3 Personne non identifiée.

4 Qui habitent alors non loin (voir le texte 77).

5 Voir le texte 12, n. 10.

6 Il s’agit probablement du spectacle Le Gobe-douille constitué de sketches de Roland Dubillard, Guy Foissy, Christopher Frank et Jean-Claude Grumberg, mis en scène et joué par Jacques Seiler (qui a souvent joué dans des spectacles de Dubillard) ; voir également le texte 121.

7 Mireille Archinard, l’épouse de Jacques Lederer. Pour l’amie hongroise mentionnée ensuite, voir le texte 121, n. 5.

8 Peut-être Michèle Losserand (voir le texte 97, n. 18) – ou alors la Michèle Deissart mentionnée plus haut.

9 Jean Grobla : voir le texte 24, n. 3 ; Jean-Pierre Sergent : voir le texte 14, n. 10 ; Robert Benayoun et Richard Leduc : voir le texte 61, n. 5. Ce restaurant est appelé « Maria » par Perec dans le texte 61.

10 Henry Miller et Anaïs Nin, écrivains américains ; Alberto Carlisky : voir le texte 14, n. 15 ; voir aussi le texte 95, n. 13 ; Simone Lurçat : l’épouse du tapissier Jean Lurçat ; Barbara : probablement Barbara Keseljevic : voir le texte 26, n. 34 – comme le révèlent ses agendas-journaux de 1974 et 1975, Perec entretient alors avec elle une relation amoureuse (cependant non exclusive) qui ne cessera qu’au moment de la liaison avec Catherine Binet.

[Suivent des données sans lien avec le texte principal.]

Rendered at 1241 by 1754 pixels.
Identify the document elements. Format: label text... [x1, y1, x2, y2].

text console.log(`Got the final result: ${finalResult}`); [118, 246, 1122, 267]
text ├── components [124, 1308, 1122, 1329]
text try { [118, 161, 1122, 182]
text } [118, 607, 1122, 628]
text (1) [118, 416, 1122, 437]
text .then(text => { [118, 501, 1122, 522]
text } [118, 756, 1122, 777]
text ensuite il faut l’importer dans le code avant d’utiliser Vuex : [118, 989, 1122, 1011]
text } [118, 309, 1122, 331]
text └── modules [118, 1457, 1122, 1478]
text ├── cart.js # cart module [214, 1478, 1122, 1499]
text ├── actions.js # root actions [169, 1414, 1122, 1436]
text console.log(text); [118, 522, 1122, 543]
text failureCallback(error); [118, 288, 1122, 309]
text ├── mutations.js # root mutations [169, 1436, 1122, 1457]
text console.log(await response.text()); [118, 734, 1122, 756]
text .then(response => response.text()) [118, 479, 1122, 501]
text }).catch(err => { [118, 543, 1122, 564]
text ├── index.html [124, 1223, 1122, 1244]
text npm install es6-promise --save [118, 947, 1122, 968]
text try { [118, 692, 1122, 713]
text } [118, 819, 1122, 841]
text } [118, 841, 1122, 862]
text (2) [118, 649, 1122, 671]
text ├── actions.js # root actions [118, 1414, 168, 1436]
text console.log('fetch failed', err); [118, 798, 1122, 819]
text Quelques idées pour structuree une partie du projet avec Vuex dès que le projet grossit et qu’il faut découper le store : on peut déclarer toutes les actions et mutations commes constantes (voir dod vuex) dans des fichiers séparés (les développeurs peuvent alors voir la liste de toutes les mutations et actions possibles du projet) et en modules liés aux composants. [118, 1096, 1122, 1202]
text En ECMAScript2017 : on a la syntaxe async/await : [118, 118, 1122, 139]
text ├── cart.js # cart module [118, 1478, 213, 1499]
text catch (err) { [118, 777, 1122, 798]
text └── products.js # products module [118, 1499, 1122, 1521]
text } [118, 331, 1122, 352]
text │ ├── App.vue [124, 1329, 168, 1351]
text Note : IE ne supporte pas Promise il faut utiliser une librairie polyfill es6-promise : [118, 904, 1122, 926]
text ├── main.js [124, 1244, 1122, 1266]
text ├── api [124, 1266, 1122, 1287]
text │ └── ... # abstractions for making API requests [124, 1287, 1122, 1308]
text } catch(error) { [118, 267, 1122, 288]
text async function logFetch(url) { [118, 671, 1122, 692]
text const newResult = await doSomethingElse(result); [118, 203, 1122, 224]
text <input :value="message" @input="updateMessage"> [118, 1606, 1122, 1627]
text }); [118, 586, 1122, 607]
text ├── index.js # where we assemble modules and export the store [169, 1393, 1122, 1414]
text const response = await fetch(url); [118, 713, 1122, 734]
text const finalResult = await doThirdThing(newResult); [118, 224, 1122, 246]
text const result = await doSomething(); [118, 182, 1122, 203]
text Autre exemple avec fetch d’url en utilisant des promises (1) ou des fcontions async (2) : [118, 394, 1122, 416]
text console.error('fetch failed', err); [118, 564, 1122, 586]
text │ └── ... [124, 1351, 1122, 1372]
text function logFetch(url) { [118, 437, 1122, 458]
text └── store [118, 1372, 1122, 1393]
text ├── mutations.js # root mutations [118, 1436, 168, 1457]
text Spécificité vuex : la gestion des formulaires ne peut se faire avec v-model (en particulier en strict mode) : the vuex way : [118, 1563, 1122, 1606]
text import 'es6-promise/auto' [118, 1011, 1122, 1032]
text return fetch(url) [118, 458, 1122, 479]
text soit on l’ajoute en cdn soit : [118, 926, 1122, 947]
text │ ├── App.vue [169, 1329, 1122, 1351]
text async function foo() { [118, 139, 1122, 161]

11 Henry Gautier, Jean Vincent et Daniel Zaoui travaillent alors tous trois au laboratoire de neurophysiologie du CHU Saint-Antoine où Perec est documentaliste. Daniel Zaoui habitait rue Jean-Moulin, effectivement près d’Alésia ; Henry Gautier habitait rue de Babylone, au-dessus du restaurant « Le Pied de Fouet ». Dans son agenda-journal de l’année 1974, Perec note la première soirée au 9 août et la seconde au 27 septembre (FGP 43, 3, 128 r° et 43, 3, 153 r°).

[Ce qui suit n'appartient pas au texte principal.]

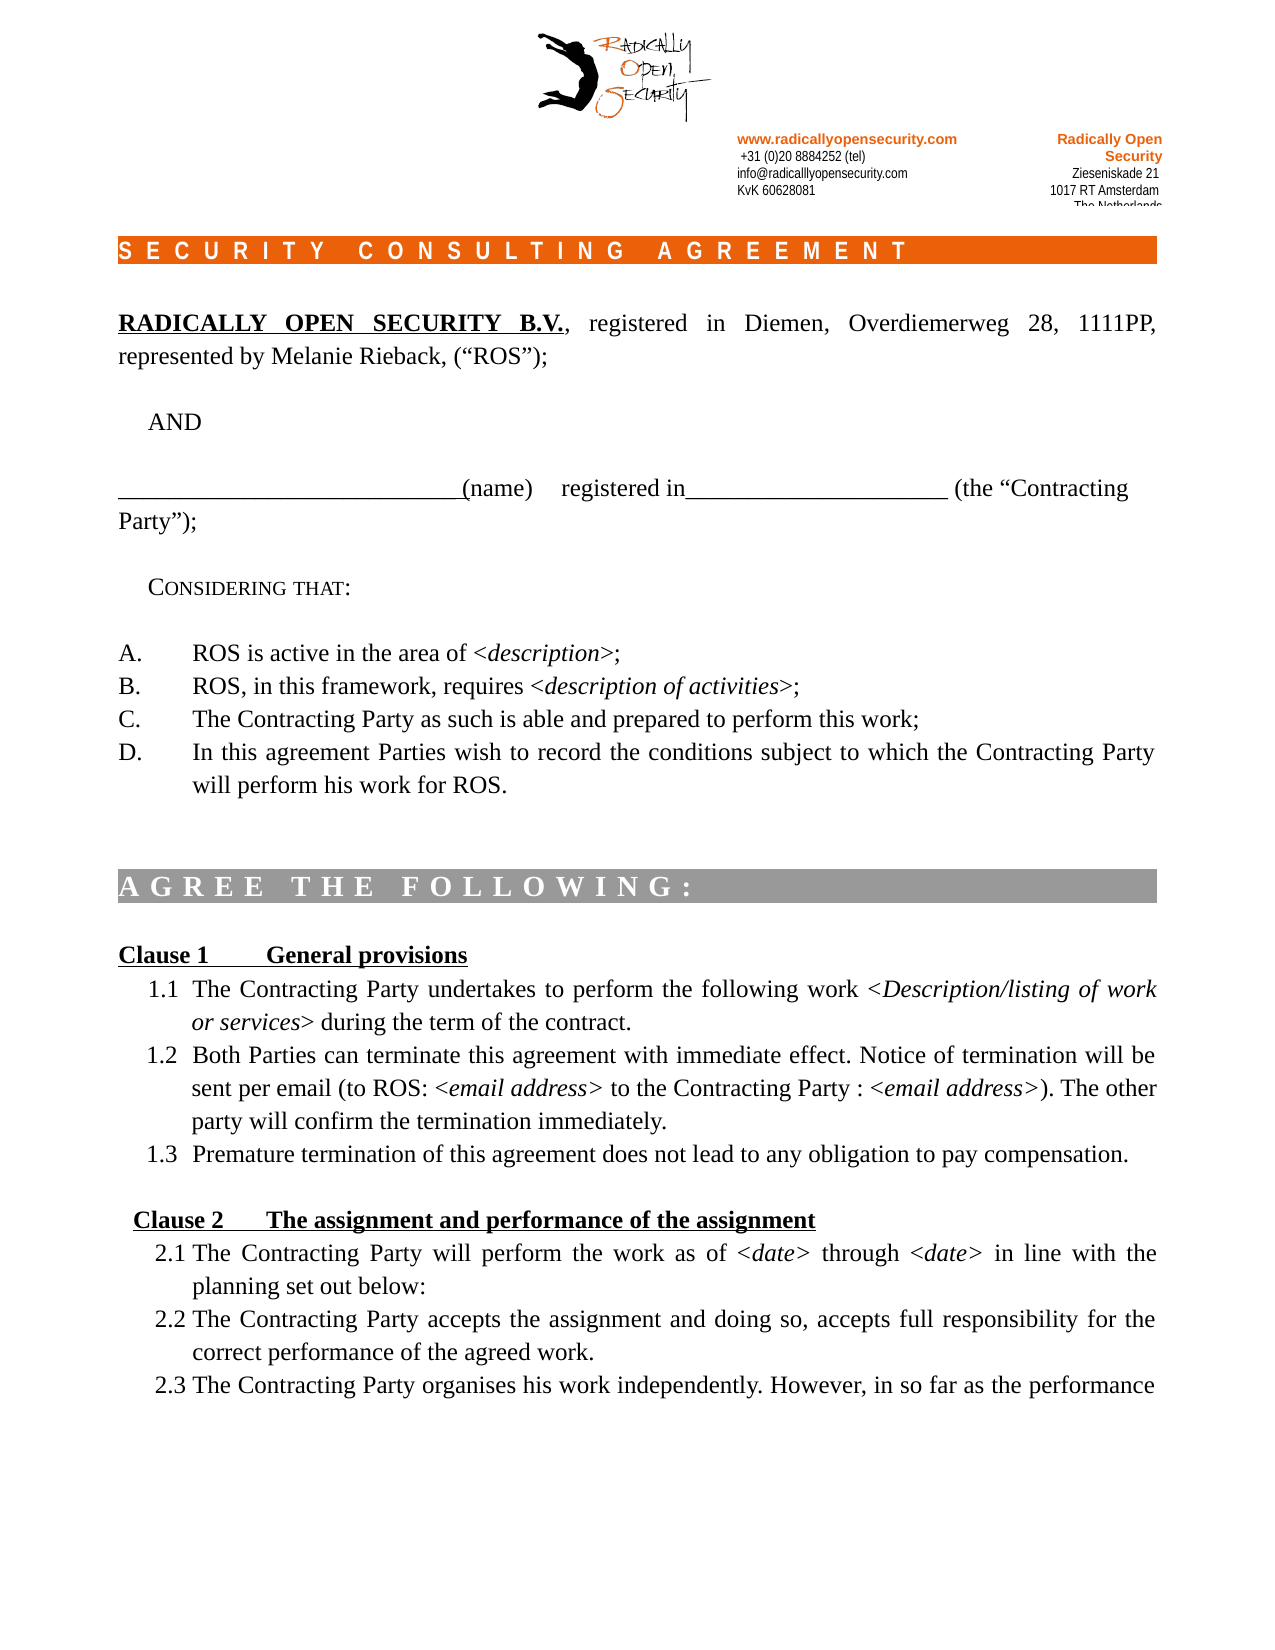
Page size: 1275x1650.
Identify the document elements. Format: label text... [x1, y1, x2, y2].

list The Contracting Party as such is able and prepared to perform this work; [118, 704, 1157, 733]
text RADICALLY OPEN SECURITY B.V., registered in Diemen, Overdiemerweg 28, 1111PP, represented by Melanie Rieback, (“ROS”); [118, 308, 1157, 369]
text Considering that: [148, 572, 1157, 601]
list ROS is active in the area of <description>; [118, 638, 1157, 667]
list The Contracting Party organises his work independently. However, in so far as the performance [154, 1370, 1157, 1399]
list ROS, in this framework, requires <description of activities>; [118, 671, 1157, 700]
text AGREE THE FOLLOWING: [118, 869, 1157, 903]
text www.radicallyopensecurity.com +31 (0)20 8884252 (tel) info@radicalllyopensecurity.com KvK 60628081 [737, 131, 962, 198]
list Both Parties can terminate this agreement with immediate effect. Notice of termination will be sent per email (to ROS: <email address> to the Contracting Party : <email address>). The other party will confirm the termination immediately. [146, 1040, 1157, 1134]
text Radically Open Security Zieseniskade 21 1017 RT Amsterdam The Netherlands [999, 131, 1162, 206]
list The Contracting Party undertakes to perform the following work <Description/listing of work or services> during the term of the contract. [148, 974, 1157, 1035]
text SECURITY CONSULTING AGREEMENT [118, 236, 1157, 264]
list In this agreement Parties wish to record the conditions subject to which the Contracting Party will perform his work for ROS. [118, 737, 1157, 799]
list Premature termination of this agreement does not lead to any obligation to pay compensation. [146, 1139, 1157, 1167]
list The Contracting Party accepts the assignment and doing so, accepts full responsibility for the correct performance of the agreed work. [154, 1304, 1157, 1366]
text Clause 1 General provisions [118, 941, 1157, 969]
picture [535, 30, 714, 124]
text AND [148, 407, 1157, 436]
text Clause 2 The assignment and performance of the assignment [133, 1205, 1157, 1233]
text ___________________________ (name) registered in_____________________ (the “Contracting Party”); [118, 473, 1157, 535]
list The Contracting Party will perform the work as of <date> through <date> in line with the planning set out below: [154, 1238, 1157, 1299]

12 L’avenue Edgar-Quinet est en fait un boulevard, comme Perec le précise bien dans le texte 121. Perec évoque ici le tournage du film Un homme qui dort dont Jacques Spiesser est l’acteur principal ; la tour Montparnasse.

13 Le Tunisien en question est Moncef Loussaief (déjà mentionné dans les textes 17 et 89) qui devint psychiatre en Tunisie et se maria avec Colette Tironneau.